Don't consider an audit a cure-all

As ORCAA's audit of a HireVue use case shows, an audit's disclosure can be limited and does not necessarily ensure AI systems are free from bias.

Chowdhury said a disconnect she commonly encounters with clients is an expectation that an audit will only consider code or data analysis. She said audits can also focus on specific use cases, like collecting input from marginalized communities, risk management, or critical examination of company culture.

"I do think there is an idealistic idea of what an audit is going to accomplish. An audit's just a report. It's not going to fix everything, and it's not going to even identify all the problems," she said.

Bnh.ai managing director Andrew Burt said clients tend to view audits as a panacea rather than part of a continuing process to monitor how algorithms perform in practice.

"One-time audits are helpful but only to a point, due to the way that AI is implemented in practice. The underlying data changes, the models themselves can change, and the same models are frequently used for secondary purposes, all of which require periodic review," Burt said.

Consider risk beyond what's legal

Audits to ensure compliance with government regulation may not be sufficient to catch potentially costly risks. An audit might keep a company out of court, but that's not always the same thing as keeping up with evolving ethical standards or managing the risk unethical or irresponsible actions pose to a company's bottom line.

"I think there should be some aspect of algorithmic audit that is not just about compliance, and it's about ethical and responsible use, which by the way is an aspect of risk management, like reputational risk is a consideration. You can absolutely do something legal that everyone thinks is terrible," Chowdhury said. "There's an aspect of algorithmic audit that should include what is the impact on society as it relates to the reputational impact on your company, and that has nothing to do with the law actually. It's actually what else above and beyond the law?"

Final thoughts

In today's environment for algorithm auditing startups, Chowdhury said she worries companies savvy enough to understand the policy implications of inaction may attempt to co-opt the auditing process and steal the narrative. She's also concerned that startups pressured to grow revenue may cosign less than robust audits.
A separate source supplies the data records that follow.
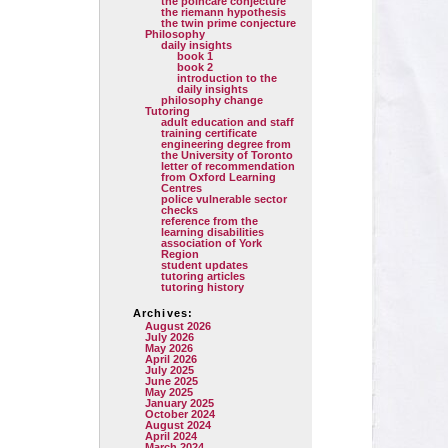
the poincare conjecture
the riemann hypothesis
the twin prime conjecture
Philosophy
daily insights
book 1
book 2
introduction to the
daily insights
philosophy change
Tutoring
adult education and staff
training certificate
engineering degree from
the University of Toronto
letter of recommendation
from Oxford Learning
Centres
police vulnerable sector
checks
reference from the
learning disabilities
association of York
Region
student updates
tutoring articles
tutoring history
Archives:
August 2026
July 2026
May 2026
April 2026
July 2025
June 2025
May 2025
January 2025
October 2024
August 2024
April 2024
March 2024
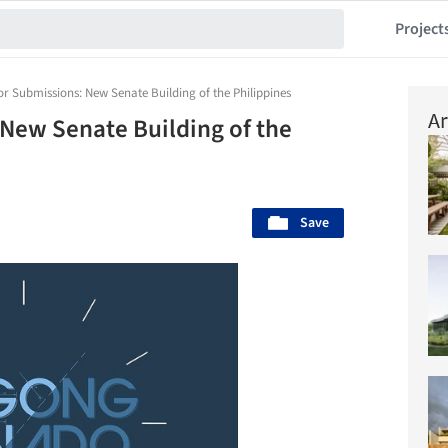
Project
or Submissions: New Senate Building of the Philippines
Ar
 New Senate Building of the
Save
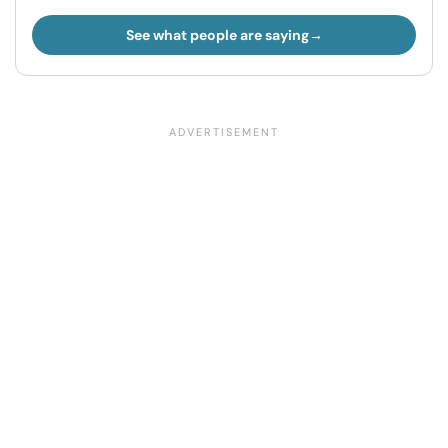
See what people are saying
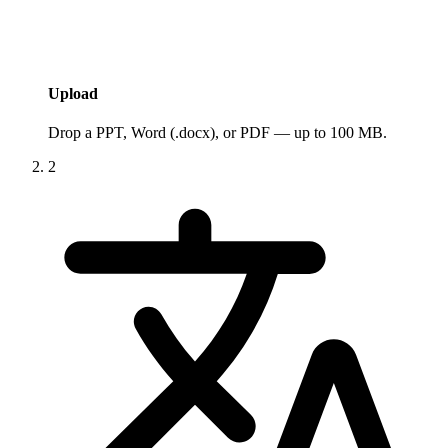
Upload
Drop a PPT, Word (.docx), or PDF — up to 100 MB.
2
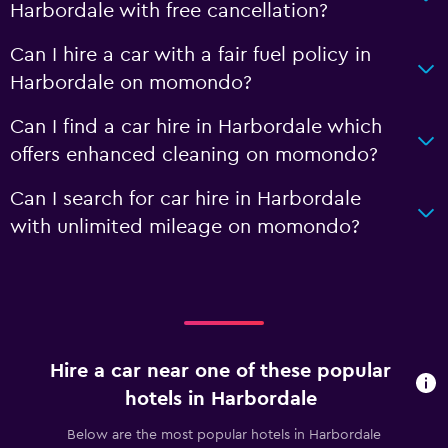
Harbordale with free cancellation?
Can I hire a car with a fair fuel policy in
Harbordale on momondo?
Can I find a car hire in Harbordale which
offers enhanced cleaning on momondo?
Can I search for car hire in Harbordale
with unlimited mileage on momondo?
Hire a car near one of these popular
hotels in Harbordale
Below are the most popular hotels in Harbordale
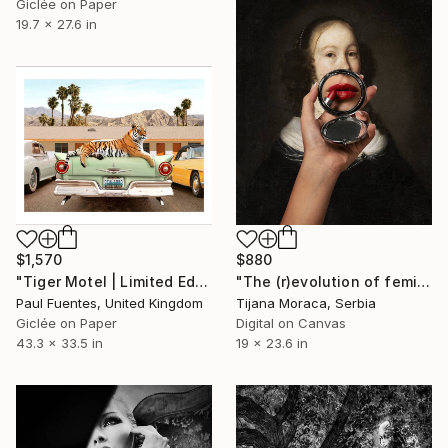
Giclée on Paper
19.7 x 27.6 in
$1,570
$880
"Tiger Motel | Limited Edition (M)" Photograph
"The (r)evolution of femininity" Photograph
Paul Fuentes, United Kingdom
Tijana Moraca, Serbia
Giclée on Paper
Digital on Canvas
43.3 x 33.5 in
19 x 23.6 in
"As much as I would love to believe everyone is a good actor, everyone is not a good actor, and there's certainly grift to be done by essentially offering ethics washing to companies under the guise of algorithmic auditing," she said. "Because it's a bit of a Wild West territory when it comes to what it means to do an audit, it's anyone's game. And unfortunately, when it's anyone's game and the other actor is not incentivized to perform to the highest standard, we're going to go down to the lowest denominator is my fear."

Top Biden administration officials from the FTC, Department of Justice, and White House Office of Science and Technology have all signaled plans to increase regulation of AI, and a Democratic Congress could tackle a range of tech policy issues. Internal audit frameworks and risk assessments are also options. The OECD and Data & Society are currently developing risk assessment classification tools businesses can use to identify whether an algorithm should be considered high or low risk.

But algorithm auditing startups are different from other AI startups in that they need to seek approval from an independent arbiter and to some degree the general public. To ensure their success, people behind algorithm auditing startups, like those I spoke with, increasingly suggest stronger industrywide regulation and standards.